■ EXERCISE OBJECTIVE
The task calls for the count of lines containing "Kidney" in these records, given as a number with no other words.

───── RECORDS FOR THE EXERCISE

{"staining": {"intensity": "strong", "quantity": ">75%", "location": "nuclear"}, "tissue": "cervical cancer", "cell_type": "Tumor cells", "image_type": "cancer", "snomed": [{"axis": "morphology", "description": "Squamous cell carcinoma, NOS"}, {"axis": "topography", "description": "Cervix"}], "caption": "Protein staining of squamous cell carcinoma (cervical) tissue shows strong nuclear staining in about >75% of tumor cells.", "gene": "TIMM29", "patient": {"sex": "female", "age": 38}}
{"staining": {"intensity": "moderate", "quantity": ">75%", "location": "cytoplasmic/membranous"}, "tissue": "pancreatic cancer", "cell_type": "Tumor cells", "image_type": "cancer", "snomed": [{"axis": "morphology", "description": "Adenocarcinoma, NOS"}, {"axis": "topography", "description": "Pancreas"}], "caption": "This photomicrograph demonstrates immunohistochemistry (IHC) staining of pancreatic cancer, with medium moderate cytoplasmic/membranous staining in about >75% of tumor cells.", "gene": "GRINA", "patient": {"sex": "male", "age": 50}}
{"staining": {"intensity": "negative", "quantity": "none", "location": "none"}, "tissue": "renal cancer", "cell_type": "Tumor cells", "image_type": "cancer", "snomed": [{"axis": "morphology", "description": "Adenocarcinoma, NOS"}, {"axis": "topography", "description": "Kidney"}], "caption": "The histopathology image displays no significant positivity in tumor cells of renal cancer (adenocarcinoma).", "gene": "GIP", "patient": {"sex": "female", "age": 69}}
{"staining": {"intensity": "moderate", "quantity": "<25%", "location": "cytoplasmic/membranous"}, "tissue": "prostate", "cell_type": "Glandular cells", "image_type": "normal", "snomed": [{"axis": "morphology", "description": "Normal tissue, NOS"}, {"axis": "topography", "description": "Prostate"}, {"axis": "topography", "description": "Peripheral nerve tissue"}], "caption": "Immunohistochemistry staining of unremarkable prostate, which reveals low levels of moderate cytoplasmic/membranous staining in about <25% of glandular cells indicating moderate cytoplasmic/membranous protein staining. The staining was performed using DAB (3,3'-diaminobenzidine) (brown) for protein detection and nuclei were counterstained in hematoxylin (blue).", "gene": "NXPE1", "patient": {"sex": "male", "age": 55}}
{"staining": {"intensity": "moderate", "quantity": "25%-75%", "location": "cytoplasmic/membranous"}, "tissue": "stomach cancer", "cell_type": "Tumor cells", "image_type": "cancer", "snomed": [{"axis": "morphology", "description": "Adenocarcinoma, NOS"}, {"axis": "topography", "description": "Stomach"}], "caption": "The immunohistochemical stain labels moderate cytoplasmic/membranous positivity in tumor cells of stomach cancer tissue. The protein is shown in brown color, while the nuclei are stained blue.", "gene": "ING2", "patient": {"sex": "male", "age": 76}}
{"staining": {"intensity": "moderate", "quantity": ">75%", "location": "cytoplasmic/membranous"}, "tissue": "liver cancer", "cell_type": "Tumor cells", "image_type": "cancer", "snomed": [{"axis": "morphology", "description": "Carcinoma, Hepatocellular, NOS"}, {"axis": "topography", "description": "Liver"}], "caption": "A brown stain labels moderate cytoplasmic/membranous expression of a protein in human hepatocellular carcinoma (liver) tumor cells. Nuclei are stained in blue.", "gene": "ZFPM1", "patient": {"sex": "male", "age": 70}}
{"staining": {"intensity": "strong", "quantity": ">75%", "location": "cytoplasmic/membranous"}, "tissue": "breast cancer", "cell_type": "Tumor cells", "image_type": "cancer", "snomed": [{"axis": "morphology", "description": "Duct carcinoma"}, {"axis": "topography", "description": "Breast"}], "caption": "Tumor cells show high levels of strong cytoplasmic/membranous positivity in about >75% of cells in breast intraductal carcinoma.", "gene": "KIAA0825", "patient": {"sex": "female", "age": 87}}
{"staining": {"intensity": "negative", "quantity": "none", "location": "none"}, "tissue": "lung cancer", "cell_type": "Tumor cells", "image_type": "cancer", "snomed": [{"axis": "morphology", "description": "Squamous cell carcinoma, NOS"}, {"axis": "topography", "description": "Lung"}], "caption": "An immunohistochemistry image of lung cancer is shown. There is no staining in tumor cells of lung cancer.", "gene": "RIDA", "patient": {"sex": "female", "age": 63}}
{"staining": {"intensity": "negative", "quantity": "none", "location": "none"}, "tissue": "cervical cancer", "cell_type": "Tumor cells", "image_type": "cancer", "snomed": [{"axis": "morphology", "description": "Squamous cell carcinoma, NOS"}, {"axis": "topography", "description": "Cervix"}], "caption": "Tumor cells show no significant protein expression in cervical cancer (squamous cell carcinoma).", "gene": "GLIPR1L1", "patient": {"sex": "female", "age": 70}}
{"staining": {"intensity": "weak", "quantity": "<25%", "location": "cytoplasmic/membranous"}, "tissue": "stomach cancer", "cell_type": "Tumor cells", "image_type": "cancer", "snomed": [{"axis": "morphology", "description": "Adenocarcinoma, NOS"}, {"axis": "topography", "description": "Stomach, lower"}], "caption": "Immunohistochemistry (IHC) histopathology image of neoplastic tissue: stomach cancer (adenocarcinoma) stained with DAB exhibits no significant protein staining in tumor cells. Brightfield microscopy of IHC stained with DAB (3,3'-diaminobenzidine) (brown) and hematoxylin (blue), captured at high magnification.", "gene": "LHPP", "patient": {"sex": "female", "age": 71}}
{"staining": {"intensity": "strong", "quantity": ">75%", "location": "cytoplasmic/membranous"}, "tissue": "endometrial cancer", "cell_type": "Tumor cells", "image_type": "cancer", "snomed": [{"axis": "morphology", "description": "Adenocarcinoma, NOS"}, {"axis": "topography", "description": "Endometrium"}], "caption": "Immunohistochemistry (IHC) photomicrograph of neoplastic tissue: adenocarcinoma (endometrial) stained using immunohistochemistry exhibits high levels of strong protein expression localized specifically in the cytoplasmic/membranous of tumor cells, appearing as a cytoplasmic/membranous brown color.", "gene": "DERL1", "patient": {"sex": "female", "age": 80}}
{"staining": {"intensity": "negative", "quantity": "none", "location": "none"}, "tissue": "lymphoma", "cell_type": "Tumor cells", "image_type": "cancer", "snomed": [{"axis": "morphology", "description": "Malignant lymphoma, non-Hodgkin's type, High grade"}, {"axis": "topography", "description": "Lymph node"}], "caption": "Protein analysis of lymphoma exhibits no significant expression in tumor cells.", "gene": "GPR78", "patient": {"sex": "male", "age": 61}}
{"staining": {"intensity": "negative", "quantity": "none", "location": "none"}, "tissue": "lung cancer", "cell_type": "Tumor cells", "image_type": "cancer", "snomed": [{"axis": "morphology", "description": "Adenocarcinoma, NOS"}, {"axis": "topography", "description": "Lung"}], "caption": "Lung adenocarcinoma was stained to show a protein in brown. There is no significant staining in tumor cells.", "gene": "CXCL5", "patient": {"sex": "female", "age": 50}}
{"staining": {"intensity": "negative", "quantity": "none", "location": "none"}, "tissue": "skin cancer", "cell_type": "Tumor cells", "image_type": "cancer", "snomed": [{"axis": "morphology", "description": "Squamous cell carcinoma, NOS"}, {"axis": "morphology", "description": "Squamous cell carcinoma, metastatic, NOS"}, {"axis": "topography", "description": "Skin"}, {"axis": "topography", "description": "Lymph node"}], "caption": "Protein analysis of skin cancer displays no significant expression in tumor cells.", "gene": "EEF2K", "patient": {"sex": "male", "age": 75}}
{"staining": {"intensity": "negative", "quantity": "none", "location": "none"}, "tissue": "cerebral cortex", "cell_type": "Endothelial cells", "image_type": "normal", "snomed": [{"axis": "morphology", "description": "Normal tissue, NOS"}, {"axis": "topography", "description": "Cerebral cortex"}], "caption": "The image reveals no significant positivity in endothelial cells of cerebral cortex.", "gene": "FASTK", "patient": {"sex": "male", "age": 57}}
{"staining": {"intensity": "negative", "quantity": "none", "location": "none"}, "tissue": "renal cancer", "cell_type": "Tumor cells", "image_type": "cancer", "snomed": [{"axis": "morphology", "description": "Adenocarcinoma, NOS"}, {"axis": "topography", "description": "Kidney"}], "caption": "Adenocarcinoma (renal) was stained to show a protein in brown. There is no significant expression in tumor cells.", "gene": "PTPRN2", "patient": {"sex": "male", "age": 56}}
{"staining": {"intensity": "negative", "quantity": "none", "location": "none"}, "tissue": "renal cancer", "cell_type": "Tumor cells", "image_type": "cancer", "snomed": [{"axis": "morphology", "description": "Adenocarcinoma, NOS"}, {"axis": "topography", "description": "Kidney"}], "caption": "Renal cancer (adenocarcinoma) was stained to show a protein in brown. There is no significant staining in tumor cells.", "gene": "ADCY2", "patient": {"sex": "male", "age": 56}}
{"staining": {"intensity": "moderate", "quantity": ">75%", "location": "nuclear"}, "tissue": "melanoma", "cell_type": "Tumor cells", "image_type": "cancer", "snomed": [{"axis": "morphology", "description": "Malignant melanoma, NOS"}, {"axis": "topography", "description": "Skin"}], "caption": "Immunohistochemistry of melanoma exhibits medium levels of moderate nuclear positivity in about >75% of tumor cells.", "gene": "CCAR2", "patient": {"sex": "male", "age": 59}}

──────────

■ THE COMPLETED TASK
3